Using dryer after walls were bleached

So a technician guy used bleach to clean my laundry-room walls. Presumably I should air it out a while before doing any more laundry - but doesn’t bleach vapor get sucked into dryers all the time due to it being used for the washing first? Does bleach vapor turn into something else if heated?

Assuming he used chlorine-based bleach, then the vapor you speak of will be chlorine. If your laundry room smells like a swimming pool, then yep, that’s chlorine. You can run the dryer for an hour or two on a non-heating cycle to suck out chlorine-contaminated air from the laundry room. The heat from a hot dryer cycle won’t do anything to the chlorine, but leaving the heat off will save energy.

Ah ok thanks. Apparently sodium hypochlorite boils at 101 C and decomposes. Wonder what it decomposes into? (This is now morphing into a chemistry GQ instead)

Well, originally I thought it was just salt and water but, now, I’m not so sure. Looking at the decomposition products for hot sodium chloride, it looks like this is one way make sodium chlorate, with sodium chloride as a by product and some oxygen as well.

At room temperature, bleach solutions are only really stable in tightly sealed containers. Letting the gas escape throws the equilibrium out of balance. And then your bleach won’t work.

Regardless, you probably have nothing to worry about except your house smelling line a pool.

Just don’t store it in stainless steel containers. We learned this the hard way at work.

Dennis

Another thing that confuses me: sodium hypochlorite is described as being “solid at room temperature” but also melts at 64 F?

Where did you see “solid at room temperature?” Wikipedia describes its appearance as “greenish-yellow solid”, but that of course depends on which standard temperature and pressure are being used. If you go with IUPAC’s STP, it’s 0 degrees C - although that’s not considered “room temperature” anywhere other than Scandinavia.

Open a window.

As hypochlorite is only Chlorine and oxygen, if it decomposes, it must decompose to that I guess.

Depending on conditions, you could end up with that, or some other stuff.

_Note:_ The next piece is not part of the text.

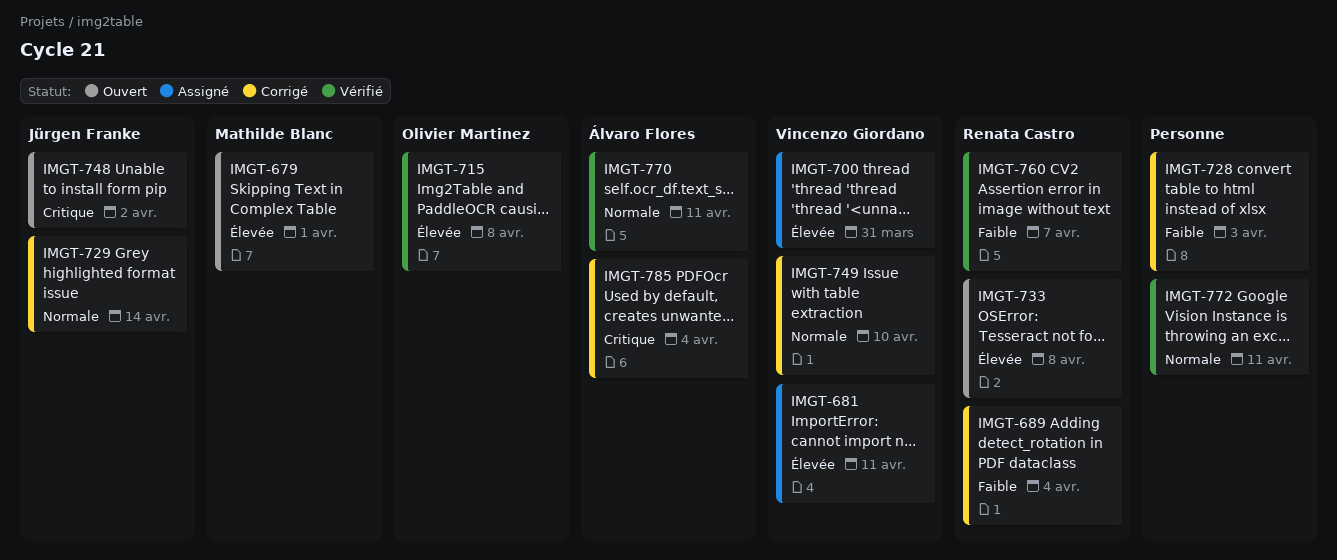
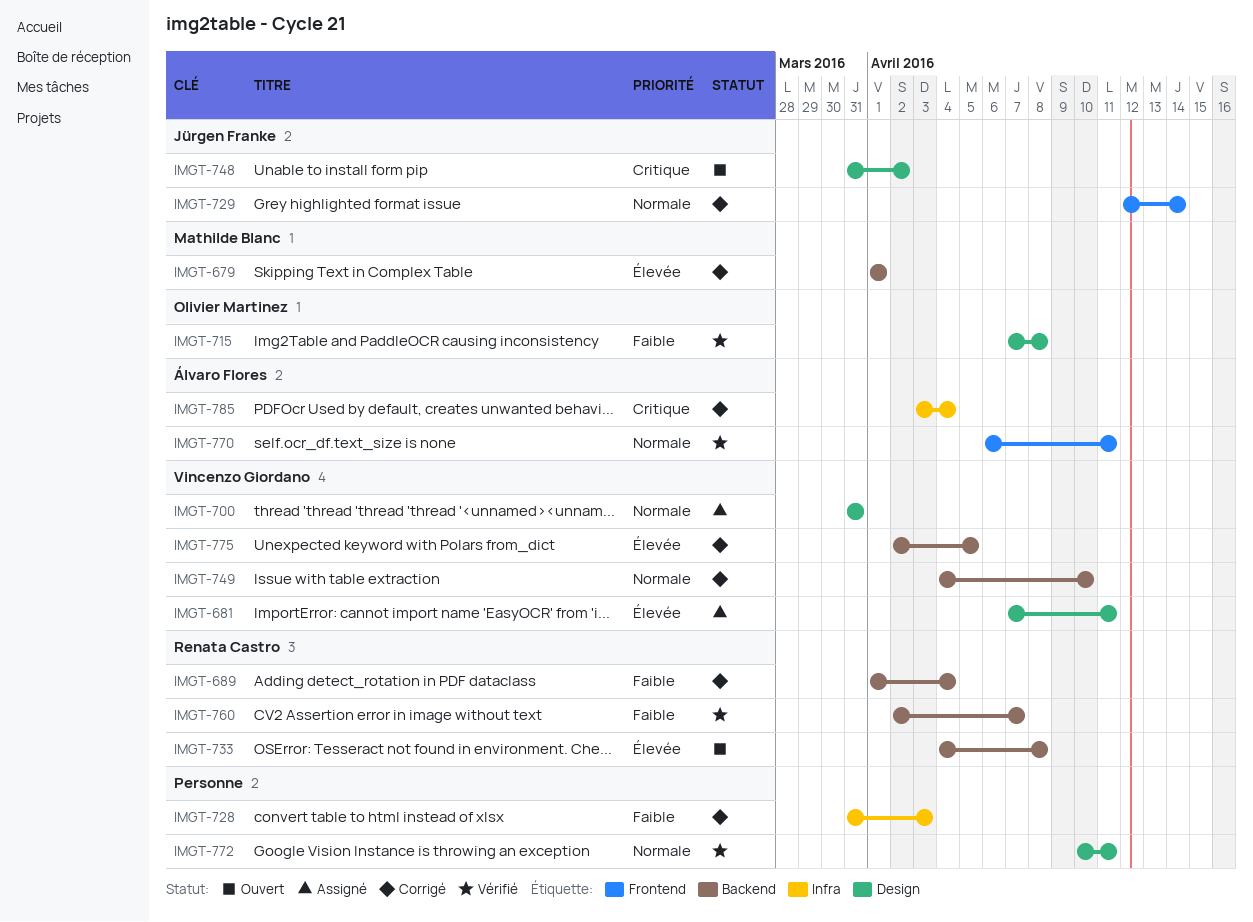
IMGT-679, status: Ouvert -> Corrigé
IMGT-700, priority: Élevée -> Normale
IMGT-715, priority: Élevée -> Faible
IMGT-775: none -> present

That melting point of 64 degrees F refers to the pentahydrate, NaOCl·5H2O. It decomposes at room temperature so you need to keep it refrigerated. Anhydrous sodium hypochlorite will decompose explosively at room temperature if you even look at it funny and is nothing to mess with.

The dilute 5% solution used in household bleach is relatively stable but will slowly decompose into chlorate and chloride ions.

Decompose explosively at room temp?"…

So it just turns into sodium chlorate powder on the floor?

What does sodium chlorate itself turn into if heated up by hundreds of degrees C or F?

There are several pathways for the decomposition of sodium chlorate. all of them liberate O2 and either sodium chlorite, sodium hypochlorite, or sodium chloride. In actual decompositions you’re going to get oxygen gas and a mixture of all three solids.

You don’t have to heat it much to get this to happen, in fact you have to work pretty hard to keep it from happening. Don’t let it come nto contact with organic materials, that’s for sure.

In my old job I used to go through a railcar of sodium chlorate every day, around 110 tons of the stuff. We used to to generate chlorine dioxide.